Думаю, что утрата связи европейца со своей основной природой и была причиной высказывания Ницше «Бог умер». И когда Антоний Сурожский говорил, что у человека есть один-единственный грех – утрата контакта с собственной глубиной, – он имел в виду то же самое. Бог умирает для меня, когда я начинаю жить вокруг своего ложного «я» – эго, и воскресает, когда я выхожу из него, вырываюсь из его цепких объятий. И Сын Человеческий на кресте продемонстрировал невероятную возможность любви оставаться любовью – в любых обстоятельствах: покинутости, предательстве, невыносимой боли, униженности, оболганности, мучительной и позорной смерти. Он был верен любви, бесконечному. Она пришла оттуда и стала центром его жизни. А в мире бытового сознания это – преступление. И оно привело его на Крест. И он принял этот крест, неся любовь, как чашу с водой, не расплескав из нее ни капли. Невероятно. Это хорошо выглядит на иконах, но в собственной жизни сопряжено с мукой преодоления эго, всей его болтовни, всех его страхов, приоритетов, всего этого безумия, с которым я так долго себя отождествлял, вместо того, чтобы попытаться отождествлять себя с Божественной природой, с его Сознанием, его Хэсед, милосердием-любовью. Крест – это отождествление с любовью – вопреки всему, вопреки не только смерти – она бывает избавлением, а вопреки аду, который не хочет кончаться.
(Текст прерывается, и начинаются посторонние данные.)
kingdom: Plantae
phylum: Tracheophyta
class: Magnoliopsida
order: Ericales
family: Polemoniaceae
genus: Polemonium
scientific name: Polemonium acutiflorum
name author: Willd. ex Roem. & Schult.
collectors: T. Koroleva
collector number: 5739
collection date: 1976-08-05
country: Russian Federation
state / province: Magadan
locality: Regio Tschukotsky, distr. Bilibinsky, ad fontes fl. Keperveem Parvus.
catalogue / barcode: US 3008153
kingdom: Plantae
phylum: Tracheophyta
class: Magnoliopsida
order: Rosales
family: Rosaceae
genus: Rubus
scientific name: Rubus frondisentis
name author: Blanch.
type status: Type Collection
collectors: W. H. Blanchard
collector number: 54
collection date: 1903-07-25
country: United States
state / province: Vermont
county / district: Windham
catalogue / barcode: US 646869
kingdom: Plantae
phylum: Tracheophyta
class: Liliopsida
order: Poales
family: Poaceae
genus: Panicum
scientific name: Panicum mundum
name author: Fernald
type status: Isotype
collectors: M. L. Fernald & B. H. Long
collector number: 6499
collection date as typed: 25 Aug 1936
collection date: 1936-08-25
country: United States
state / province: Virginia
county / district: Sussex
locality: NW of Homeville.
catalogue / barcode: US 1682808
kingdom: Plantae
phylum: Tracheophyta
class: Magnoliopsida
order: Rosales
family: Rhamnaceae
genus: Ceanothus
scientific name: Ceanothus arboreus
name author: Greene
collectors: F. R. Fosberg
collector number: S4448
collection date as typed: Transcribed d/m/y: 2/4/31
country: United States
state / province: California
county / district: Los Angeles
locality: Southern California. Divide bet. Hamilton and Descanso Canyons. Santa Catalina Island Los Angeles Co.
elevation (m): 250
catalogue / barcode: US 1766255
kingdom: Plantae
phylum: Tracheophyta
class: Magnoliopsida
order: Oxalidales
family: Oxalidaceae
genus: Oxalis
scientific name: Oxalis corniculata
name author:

Сидишь, смотришь фильм, которого давно ждал по телевидению – звонок. Звонит человек, и с ним надо поговорить – не поболтать, а поговорить. Можно, конечно, не брать трубку, перезвонить попозже, досмотреть фильм, но понимаешь, что ему нужна помощь, и… выключаешь экран и говоришь: «Привет! Как дела?»
Я начинал постижение отказа от эго с этих простых вещей. Путь в тысячу миль начинается с первого шага.
Суть новизны была не в словах, а в том, из какого источника (позже я стал называть этот источник «домом» высказывания) эти слова шли. Именно «дом» слов делал их непохожими на точно такие же слова. Здесь явно нарушался закон тождества, «я люблю тебя» оказывалось не равным «я люблю тебя». В одном случае это были слова, во втором – чудо. В дальнейшем эта прививка помогла мне увидеть ловушку понятия «текст» и формального метода не только в литературоведении, но и в самой литературе. Литература «текста» – это плохая литература. Это литература для университетских филологов, и только.